Multivariate pattern analysis
Deconstructing the functional hardware of the mind
In case you missed it, mind reading is no longer science fiction. In fact, it stopped being science fiction twenty-four years ago with the publication of a landmark paper in Science by Haxby et al., (2001). Titled Distributed and Overlapping Representations of Faces and Objects in Ventral Temporal Cortex, it ushered in a paradigm shift by enabling researchers to extract and interpret hidden layers of information in neuroimaging data. Today, this revolutionary method is a staple of the cognitive neuroscientist’s toolbox, allowing to reliably detect shifts in mental states based on distributed patterns of neural activity. In this instalment of ZAGROSCIENCE, we will be exploring how this technique actually works and what it entails for the future of humanity.
Early in my PhD studies when my supervisor and I were discussing how to analyze the task-based functional magnetic resonance imaging (task-fMRI) data we had been acquiring for my memory project, he mentioned a statistical approach with a fancy name, multivariate pattern analysis (MVPA). Our goal had been to determine the behaviour of the brain during different phases of memory processing, including information encoding/retrieval, correct/false recall, and response modulation by cognitive load. While I never ended up implementing MVPA—the course of a PhD is marked by sharp angle turns and unexpected twists—I came to understand just how useful and powerful it really is in deciphering the functional encryption of the mind.
Haxby et al., (2001) was the first study to tap into the information-rich well of patterns of activity across multiple voxels. Specifically, it investigated how the ventral temporal cortex (VTC) can represent different categories of stimuli through configurational changes in its functional topography. The researchers hypothesized that each categorical representation would manifest as a distinct pattern of response in collections of voxels distributed across the VTC. They scanned six participants as they viewed faces, cats, houses, chairs, scissors, shoes, bottles, and nonsense pictures, splitting individual datasets into even and odd runs. To predict the category of the stimulus being viewed based on underlying VTC neural activity, they assessed the similarity of multi-voxel responses by comparing within- and between-category correlations (i.e., the association between faces on even and odd runs vs. the association between faces on even runs and cats on odd runs). Based on these pairwise comparisons, the authors were able to correctly identify the nature of the images with a 96% accuracy, speaking to the distinct and identifiable functional representation that each category evoked in the VTC. What this experiment showed is that by reverse-engineering how different cognitive states are functionally codified by the brain, we can predict what the contents of someone’s mind are by working out how well their underlying neural dynamics fit with pre-established functional templates.

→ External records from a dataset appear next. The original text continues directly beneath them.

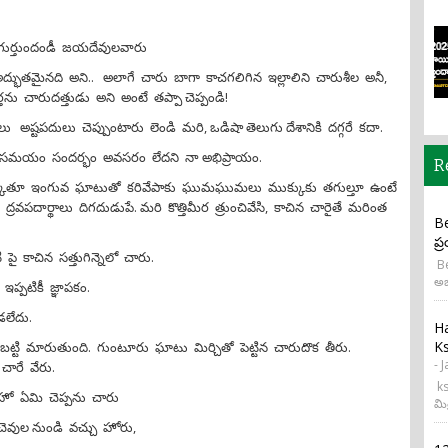
రు గుర్తుందండీ జయదేవులవారు
భుతమైనది అని.. అలాగే చారు బాగా కాచగలిగిన ఇల్లాలిని చారుశీల అనీ,
్తను చారుదత్తుడు అని అంటే తప్పా చెప్పండి!
ష్టపదులు చెప్పుంటారు లెండి మరి, ఒడిషా తెలుగు దేశానికి దగ్గరే కదా.
ి సమయం సందర్భం అవసరం లేదని నా అభిప్రాయం.
R
్రక్కుతూ ఇంగువ ఘాటుతో కరివేపాకు ఘుమఘుమలు ముక్కుకు తగుల్తూ ఉంటే
 ద్రవపదార్థాలు దిగదుడుపే. మరి కొత్తిమీర త్రుంచివేసి, కాచిన చారైతే మరింత
Be
ప్
 పై కాచిన సత్తుగిన్నెలో చారు.
Be
అభ
ప్పటికీ జ్ఞాపకం.
డలేదు.
H
Ks
 బట్టి మారుతుంది. గుంటూరు ఘాటు మిర్చితో పెట్టిన చారుదొక తీరు.
- 
 చారే వేరు.
ks
హో ఏమి చెప్పను చారు
మి
 చెవుల నుండి వచ్చు హోరు,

To understand how MVPA works, we must first take a look at the analytical technique it is meant to complement—if not, supersede—that is, mass univariate analysis (MUVA). In a typical MUVA, brain activation maps are constructed by contrasting two or more experimental conditions using preprocessed task-fMRI data, which are functional time series that have been expunged of artifacts to increase signal-to-noise ratio (SNR). One could, for example, ascertain which voxels are more active during trials with faces compared to those with cats by running an independent statistical test for each voxel in individual subjects. This process, known as a 1st level—or subject—analysis, examines task-induced cortical activations in single brain scans. To conduct a 2nd level—or group—analysis, parameter estimates derived from these initial analyses can be compiled by projecting them onto a shared volumetric template of the brain, the most common one being MNI152 space, which was developed in the early 1990s at my alma mater, the Montreal Neurological Institute—hence its abbreviated name. Resulting group activation maps are then statistically thresholded to correct for probabilistic errors that accrue when performing numerous independent tests, otherwise known as multiple comparisons.